In terms of long text reasoning, TurboS's long text capture capability can effectively solve the problems of context loss and long-distance information dependency in long text reasoning. The Mamba architecture can specifically optimize long sequence processing capabilities, and through efficient computing methods, while ensuring the ability to capture long text information, reduce the consumption of computing resources, making the decoding speed twice as fast under the same model deployment conditions.

During the post-model training phase, Tencent's Hunyuan research team invested 96.7% of its computing power into reinforcement learning training, focusing on improving pure reasoning capabilities and optimizing alignment with human preferences.

In terms of data, T1's high-quality prompt collection mainly focuses on complex instruction diversity and data of different difficulty levels.

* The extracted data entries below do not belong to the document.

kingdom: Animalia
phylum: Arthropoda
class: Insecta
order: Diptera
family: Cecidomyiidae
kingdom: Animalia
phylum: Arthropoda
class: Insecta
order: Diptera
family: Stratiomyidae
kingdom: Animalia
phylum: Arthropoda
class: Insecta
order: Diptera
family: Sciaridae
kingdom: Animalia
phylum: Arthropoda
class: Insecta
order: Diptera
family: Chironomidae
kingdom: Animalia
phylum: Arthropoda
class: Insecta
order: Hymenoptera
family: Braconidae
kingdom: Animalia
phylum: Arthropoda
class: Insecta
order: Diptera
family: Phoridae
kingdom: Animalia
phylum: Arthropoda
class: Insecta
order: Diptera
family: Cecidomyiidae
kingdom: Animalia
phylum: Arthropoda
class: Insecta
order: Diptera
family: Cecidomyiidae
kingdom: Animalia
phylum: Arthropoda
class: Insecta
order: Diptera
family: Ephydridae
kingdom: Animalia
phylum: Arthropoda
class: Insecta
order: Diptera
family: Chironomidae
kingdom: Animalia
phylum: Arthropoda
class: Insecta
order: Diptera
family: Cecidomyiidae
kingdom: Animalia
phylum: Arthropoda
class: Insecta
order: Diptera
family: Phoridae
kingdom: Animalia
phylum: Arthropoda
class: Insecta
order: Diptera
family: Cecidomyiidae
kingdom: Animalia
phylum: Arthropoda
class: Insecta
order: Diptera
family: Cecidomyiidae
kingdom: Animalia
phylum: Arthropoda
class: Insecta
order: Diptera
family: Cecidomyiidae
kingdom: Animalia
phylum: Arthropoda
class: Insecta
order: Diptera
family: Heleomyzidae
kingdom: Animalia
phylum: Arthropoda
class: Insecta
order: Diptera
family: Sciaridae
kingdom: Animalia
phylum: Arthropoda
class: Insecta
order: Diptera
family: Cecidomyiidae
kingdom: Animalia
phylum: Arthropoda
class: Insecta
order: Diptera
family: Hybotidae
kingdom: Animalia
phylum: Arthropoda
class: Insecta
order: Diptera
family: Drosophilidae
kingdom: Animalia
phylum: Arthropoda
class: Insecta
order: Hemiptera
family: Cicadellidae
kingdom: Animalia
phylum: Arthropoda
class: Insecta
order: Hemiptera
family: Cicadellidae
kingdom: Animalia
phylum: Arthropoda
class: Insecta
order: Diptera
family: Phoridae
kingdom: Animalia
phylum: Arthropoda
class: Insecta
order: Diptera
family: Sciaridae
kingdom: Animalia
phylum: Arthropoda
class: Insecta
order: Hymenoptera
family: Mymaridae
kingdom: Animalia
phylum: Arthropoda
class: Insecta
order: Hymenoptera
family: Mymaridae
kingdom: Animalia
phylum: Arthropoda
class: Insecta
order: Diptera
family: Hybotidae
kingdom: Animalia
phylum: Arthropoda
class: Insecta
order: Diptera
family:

Based on the world's science problems, researchers have collected data sets covering mathematics/logical reasoning/science/code, including problems ranging from basic mathematical reasoning to complex scientific problem solving, and then combined with ground-truth real feedback to ensure the performance of the model when facing various reasoning tasks.

In terms of training plan, T1 adopts a course learning approach to gradually increase data difficulty, while step-by-step expanding the model context length, so that the model's reasoning ability is improved while learning to efficiently use tokens for reasoning.

In terms of training strategies, the researchers referred to strategies such as data playback and phased strategy reset from classic reinforcement learning , which improved the long-term stability of model training by more than 50%.

In the stage of aligning human preferences, it adopts a unified reward system feedback scheme of self-rewarding (comprehensive evaluation and scoring of model output based on the early version of T1-preview) + reward mode to guide the model to improve itself.

03 .

Conclusion: Tencent Hunyuan Model Iteration Acceleration

Tencent Hunyuan model series entered a rapid iteration period this year, and it has successively launched Tencent Hunyuan Deep Thinking Model T1 and self-developed Fast Thinking Model Turbo S. Previously, Hunyuan Turbo S achieved a 44% reduction in first word latency in terms of technological breakthroughs, and has been applied to Tencent internal products such as Tencent Yuanbao.

The preview version of Tencent Hunyuan Deep Thinking Model T1 released this time has also been launched on Tencent Yuanbao. It can be seen that Tencent’s internal business and scenarios have been fully integrated into the Hunyuan series of large model capabilities, such as Tencent Yuanbao, Tencent Cloud, QQ, WeChat Reading, Tencent News, Tencent Customer Service, etc.

On this basis, Tencent Hunyuan team is exploring new research ideas to find new solutions to reduce large model hallucinations, reduce training costs, etc.